Assigned task:
Word for word, copy the lines from the one with "focal_mm: 15" to the last line of the data below, counting both, and keep every picture out.

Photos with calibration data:

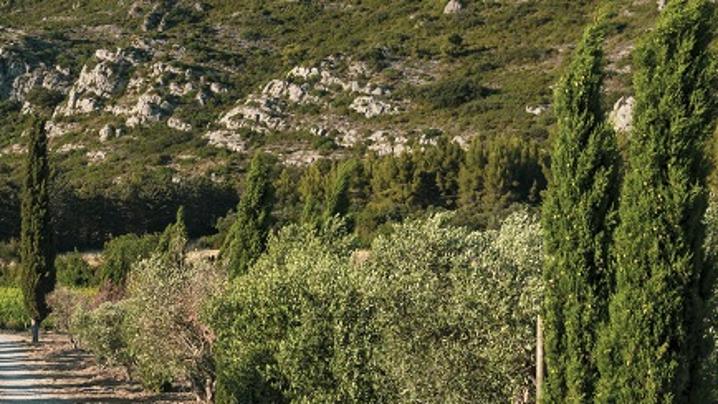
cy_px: 133
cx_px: 5
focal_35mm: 110
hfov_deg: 18.9
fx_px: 2094
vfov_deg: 11.0
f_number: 7.1
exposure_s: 1/200
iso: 100
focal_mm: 38
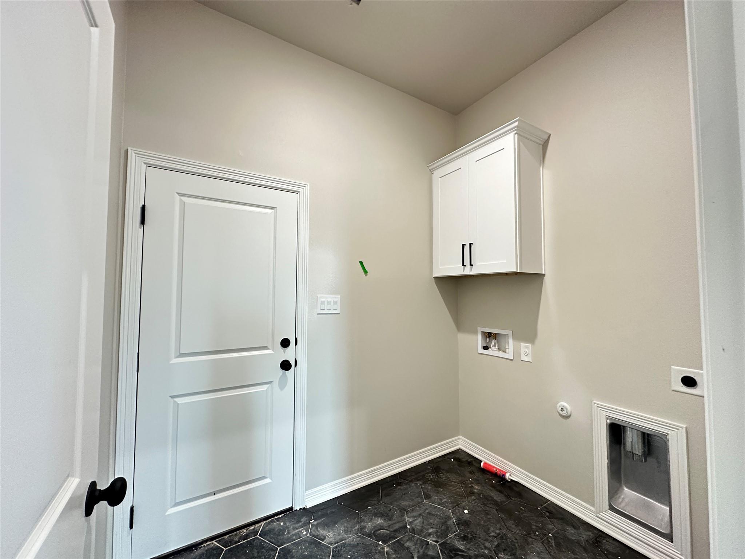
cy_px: 280
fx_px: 301
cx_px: 372
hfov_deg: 102.1
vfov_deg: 85.7
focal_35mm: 14
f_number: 2.2
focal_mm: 2.22
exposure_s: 1/60
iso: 640
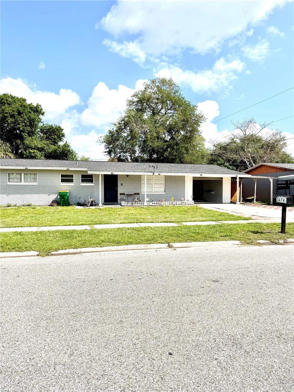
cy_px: 196
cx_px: 147
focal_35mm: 24
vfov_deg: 71.6
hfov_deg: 56.8
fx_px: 272
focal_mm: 6.76
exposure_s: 1/8130
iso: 80
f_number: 1.78
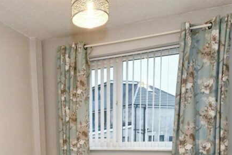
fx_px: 225
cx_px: 65
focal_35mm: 35
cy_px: 162
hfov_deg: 52.6
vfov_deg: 33.8
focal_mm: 15
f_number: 10
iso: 6400
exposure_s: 1/80
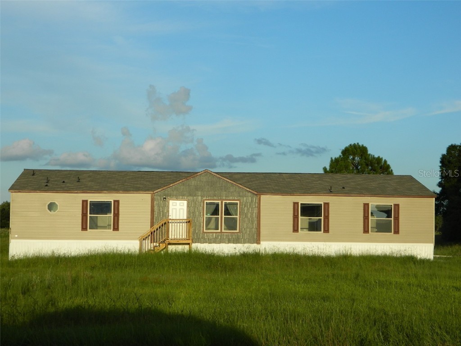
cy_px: 173
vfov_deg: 21.0
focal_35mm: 70
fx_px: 932
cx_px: 230
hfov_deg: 27.8
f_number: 4
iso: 80
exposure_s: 1/400
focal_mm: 12.6
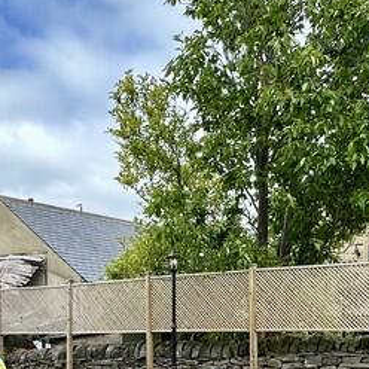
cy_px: 362
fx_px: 615
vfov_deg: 31.1
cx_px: 177
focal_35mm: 51
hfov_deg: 33.4
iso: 40
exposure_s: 1/550
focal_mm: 2.22
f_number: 2.2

Task answer:
focal_mm: 15
f_number: 10
iso: 6400
exposure_s: 1/80
cy_px: 173
vfov_deg: 21.0
focal_35mm: 70
fx_px: 932
cx_px: 230
hfov_deg: 27.8
f_number: 4
iso: 80
exposure_s: 1/400
focal_mm: 12.6
cy_px: 362
fx_px: 615
vfov_deg: 31.1
cx_px: 177
focal_35mm: 51
hfov_deg: 33.4
iso: 40
exposure_s: 1/550
focal_mm: 2.22
f_number: 2.2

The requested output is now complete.